Silver, for instance, in the $14.60 neighborhood is now up more than two bucks over its early-July low, and gold has now gained about 5% from the $908 level it touched down at on July 13th. I guess a surging equities market is doing neither metal any harm. Or, more accurately, the news is that the economy is not doing any better exactly, but does seems to be deteriorating less rapidly. So stocks and commodities are going up.

Hmmm...

Is this what we’re reduced to calling good news: the handbasket that we're in is still moving towards its ultimate destination, but it is not currently picking up any speed? Pretty thin gruel, or possibly damning with faint praise, you might say, Anyway, it’s an improvement over the silly ‘green shoots’ analogy that we heard back in the spring, a figure of speech and evidence of collective hallucination that thankfully has since been taken out back and …disposed of.

Platinum, we notice, is now up some $160 since early July. The noble gray metal, the largest use for which is catalytic converters for autos and trucks, is no doubt stimulated itself by the idea that the “Cash for Clunkers” program will stir up demand as new cars are sold off the lots of once-abandoned auto dealerships.

Of course, each towed-in clunker taken in trade contains a like amount of platinum that will be recycled and returned to the market, thus canceling any net platinum demand. And “Cash for Clunkers” adds one other weighty piece to our abovementioned handcart: most auto purchases are financed, which means the program will actually leave the indebted US consumer in worse shape than before. But as long as the monthly payments are made on time, he or she will get to drive a shinier, newer car than the clunker previously owned.

Ain’t stimulus grand?

Palladium, the other grey metal, topped out last Wednesday at $277 per troy ounce, giving it a nice round gain of 50% since the start of this year. Outside of jewelry and catalytic converters, the uses of palladium are diverse and a bit mysterious to most of us. But it seems that every time you turn around, you read about some new technology on the drawing boards that depends on palladium’s unique properties.
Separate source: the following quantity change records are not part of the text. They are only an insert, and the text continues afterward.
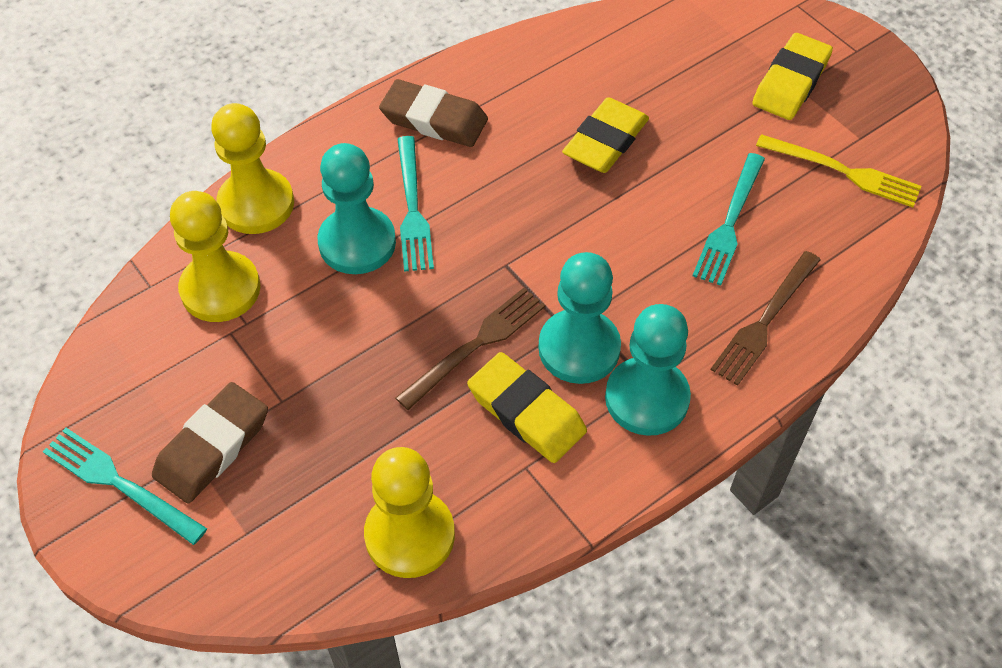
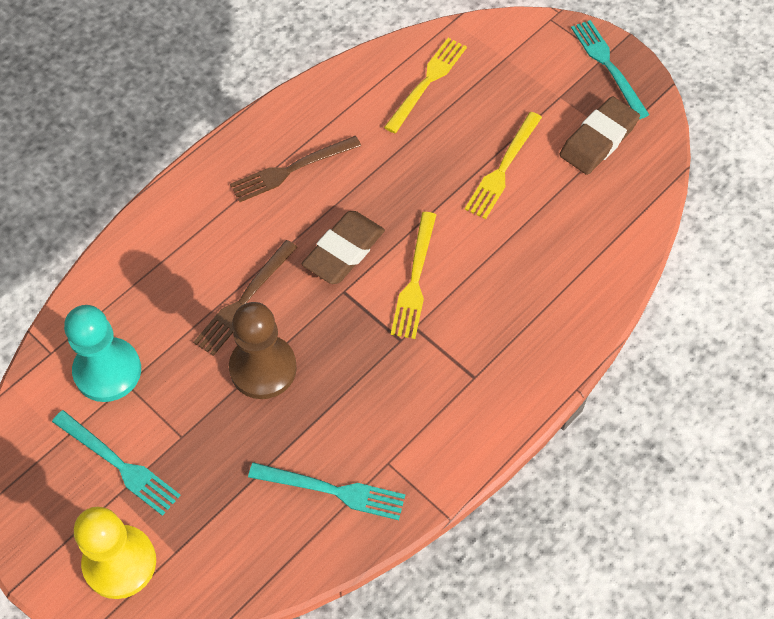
brown pawn: 0 -> 1
turquoise pawn: 3 -> 1
yellow eraser: 3 -> 0
yellow fork: 1 -> 3
yellow pawn: 3 -> 1

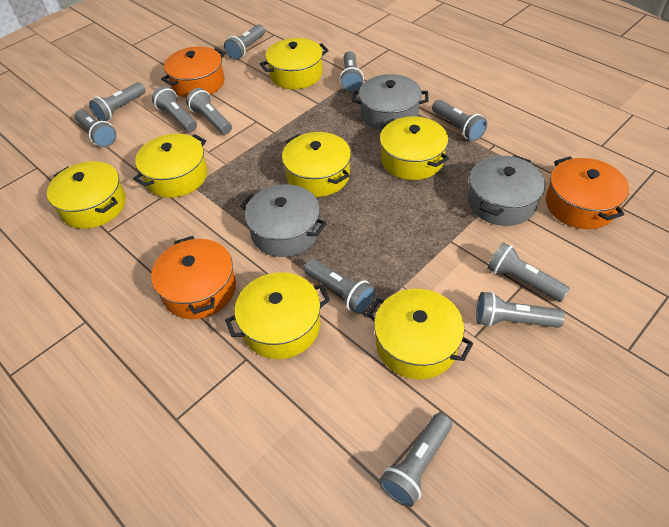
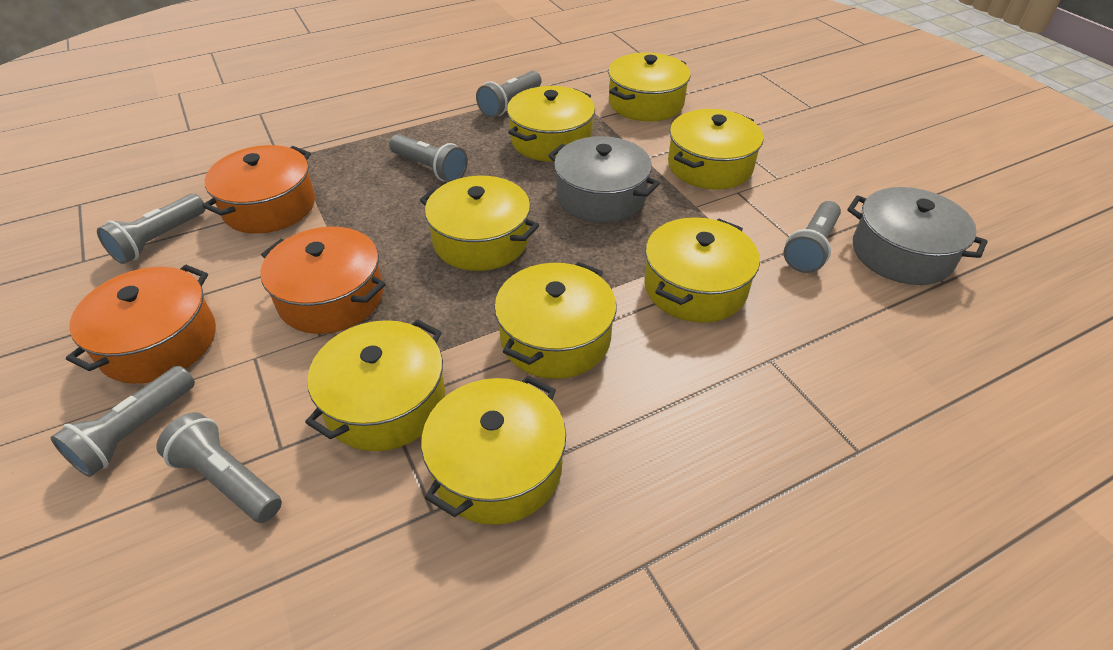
grey flashlight: 11 -> 6
grey pot: 3 -> 2
yellow pot: 7 -> 8

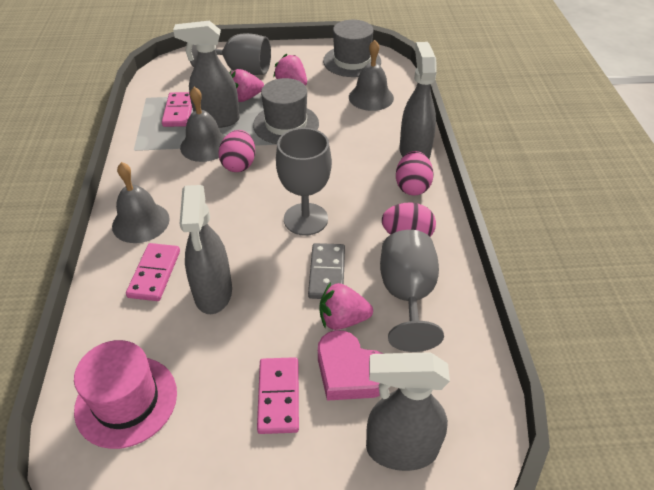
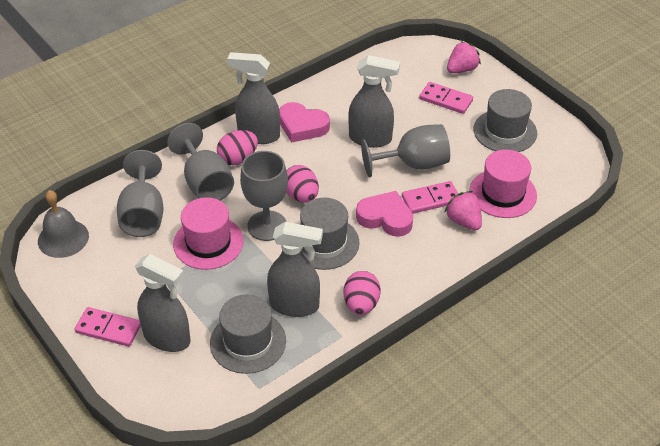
grey bell: 3 -> 1
grey domino: 1 -> 0
grey goblet: 3 -> 4
grey hat: 2 -> 3
pink hat: 1 -> 2
pink heart: 1 -> 2
pink strawberry: 3 -> 2

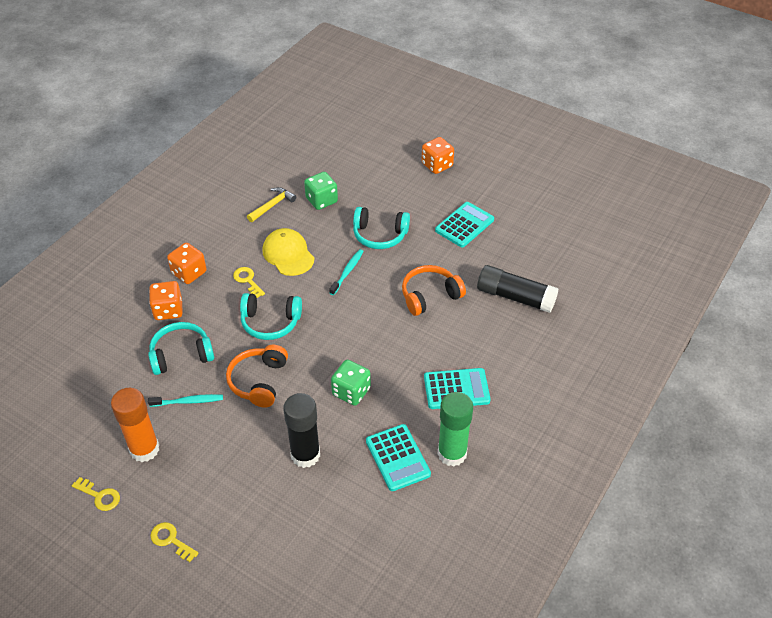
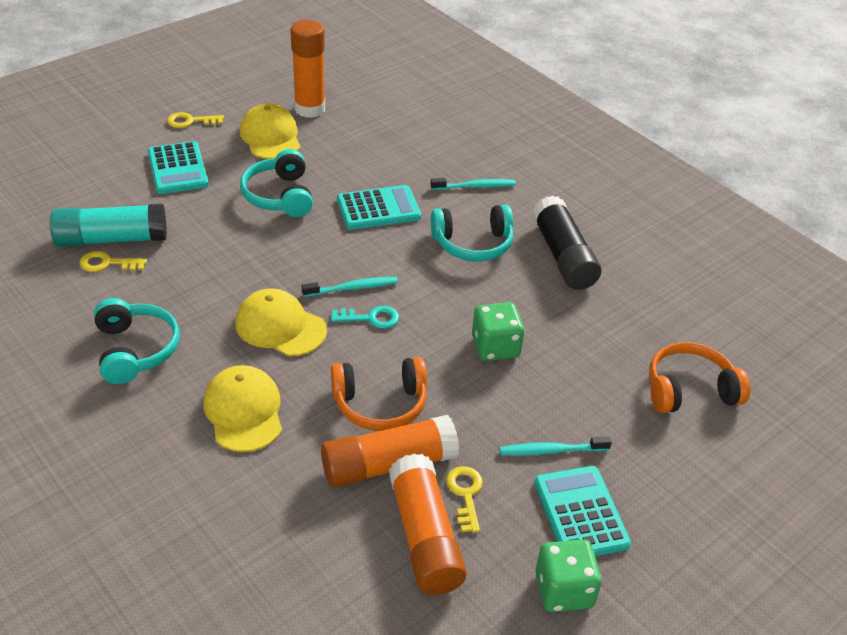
black glue stick: 2 -> 1
green glue stick: 1 -> 0
orange dice: 3 -> 0
orange glue stick: 1 -> 3
turquoise glue stick: 0 -> 1
turquoise key: 0 -> 1
turquoise toothbrush: 2 -> 3
yellow cap: 1 -> 3
yellow hammer: 1 -> 0

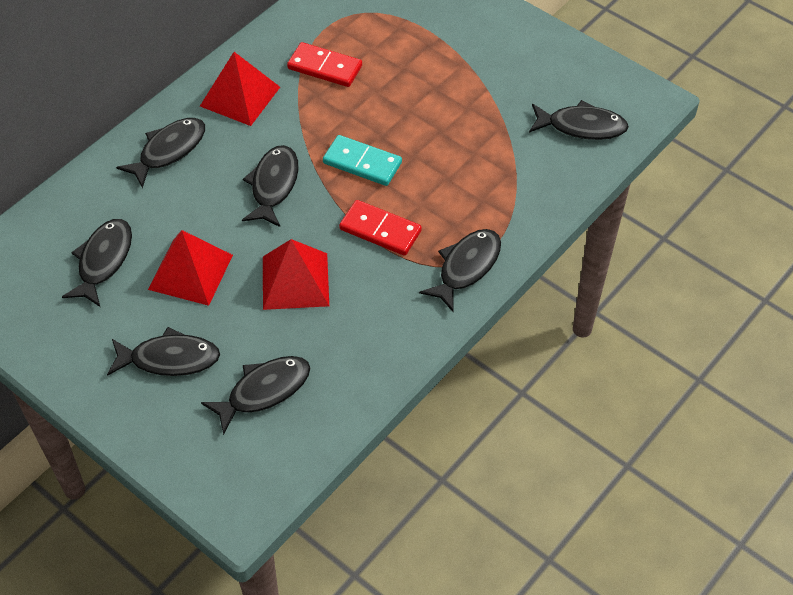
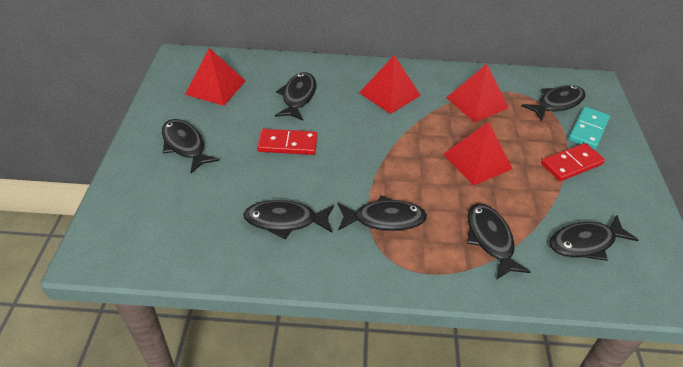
red pyramid: 3 -> 4

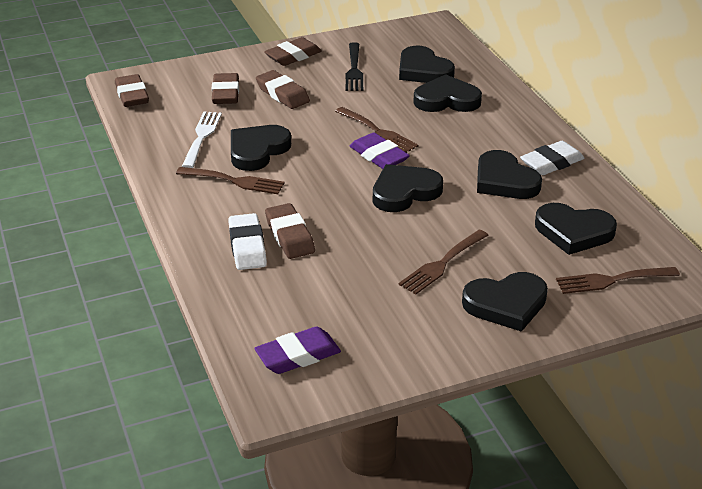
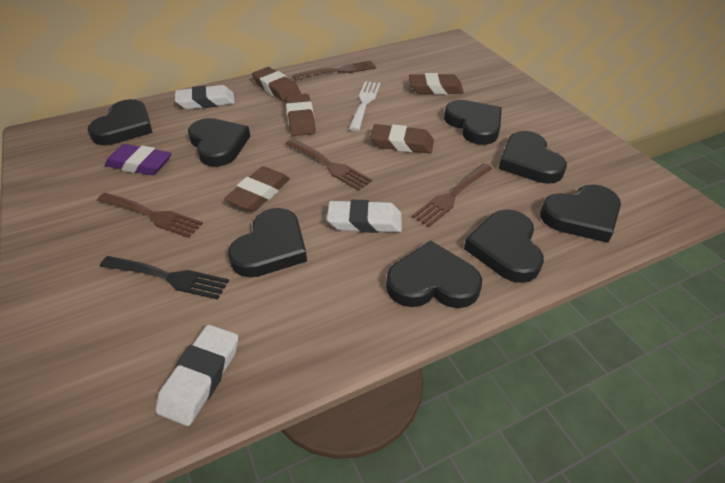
black heart: 7 -> 8
purple eraser: 2 -> 1
white eraser: 2 -> 3

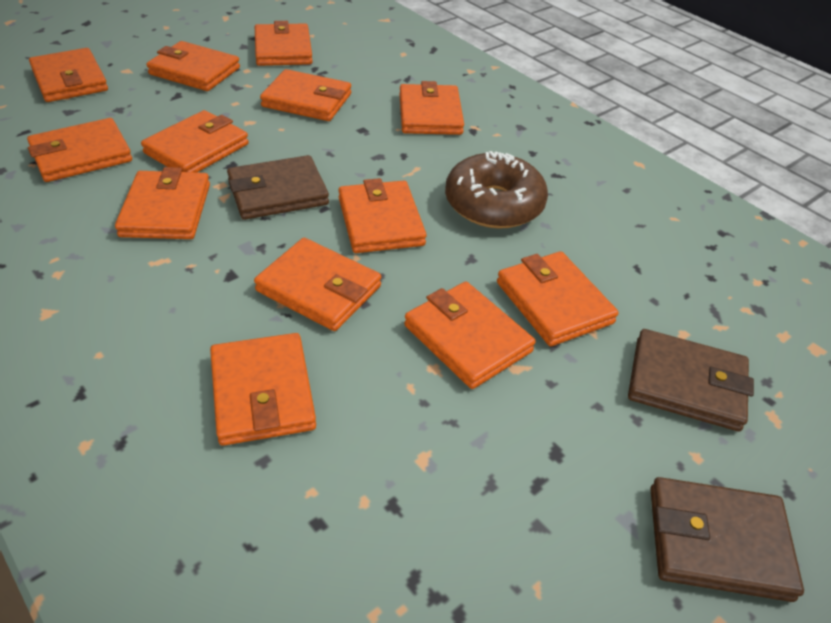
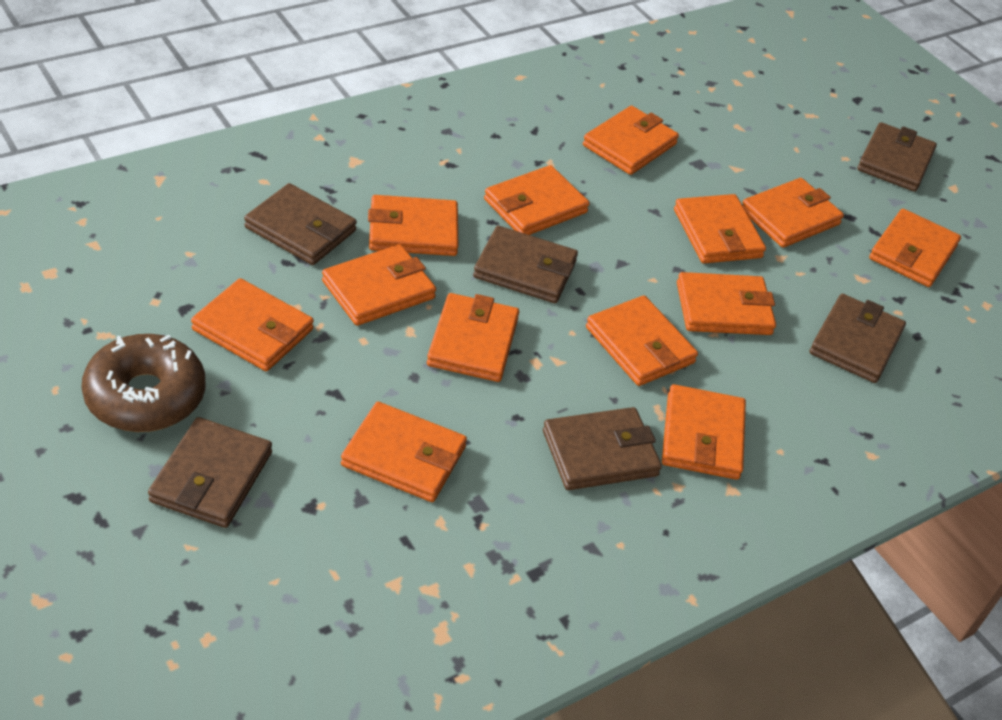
brown wallet: 3 -> 6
Gold prices were boosted this past week, partially on news that European countries who are signatories to the Central Bank Gold Agreement agreed to lower their collective gold sales limit from 500 tonnes per year to 400 tonnes, for the term of the next five years. During this period, they also agreed to ‘accommodate’ any sales by the International Monetary Fund should it decide to dispose of some of its holdings.

Potential sales of gold by the IMF have, over the past few years, repeatedly been cited by gold bears as negatives for the gold markets, often on no evidence of that possibility whatever. This latest version of the CBGA essentially neutralizes that threat through 2014 by promising that central bank gold sales will be proportionally limited should the IMF decide to reduce its gold holdings.

Agreements are all well and good, but the fact is that most central banks abandoned their propensity to sell gold earlier this decade, and for the past two years sales have been well under the agreed-upon ceilings. Furthermore, world markets absorb some 2400 tonnes of newly mined gold each year. So under the new agreement, the 400 tonnes that central banks may cumulatively sell annually is not much more than the amount mined worldwide in seven weeks time.

Investment demand for physical gold has surged in the past twelve months, gobbling up both newly-mined metal and the record amounts coming from gold recycling. Consider some numbers: world mines produce some 600 tonnes of gold every quarter. In addition, in the first quarter of 2009, refining of scrap gold jewelry came to a record amount of over 500 tonnes of pure gold, bringing the total for the first three months of 2009 to some 1100 tonnes of gold brought to market.

Did this record influx of bullion swamp the gold market? Quite the opposite, as prices rose in first quarter 2009 from $874 to $916.

This trend continued in the second quarter of 2009: gold recovery from scrap yielded approximately 360 tonnes by industry estimates, yet worldwide demand absorbed that amount plus the 600 tonnes of mine production, with prices rising (albeit slightly) for the quarter.

The demand for physical gold bullion as an investment, an insurance policy, and an old fashioned store of value has surged over the past year or so, outstripping mining production, record scrap recycling, and substantial but shrinking sales by central banks.

In short, a lot of people and institutions are buying gold. Its price has been more stable over the past two years than any other marked-to-market item we can think of. And increasingly it is regaining its place as the currency that it always has been.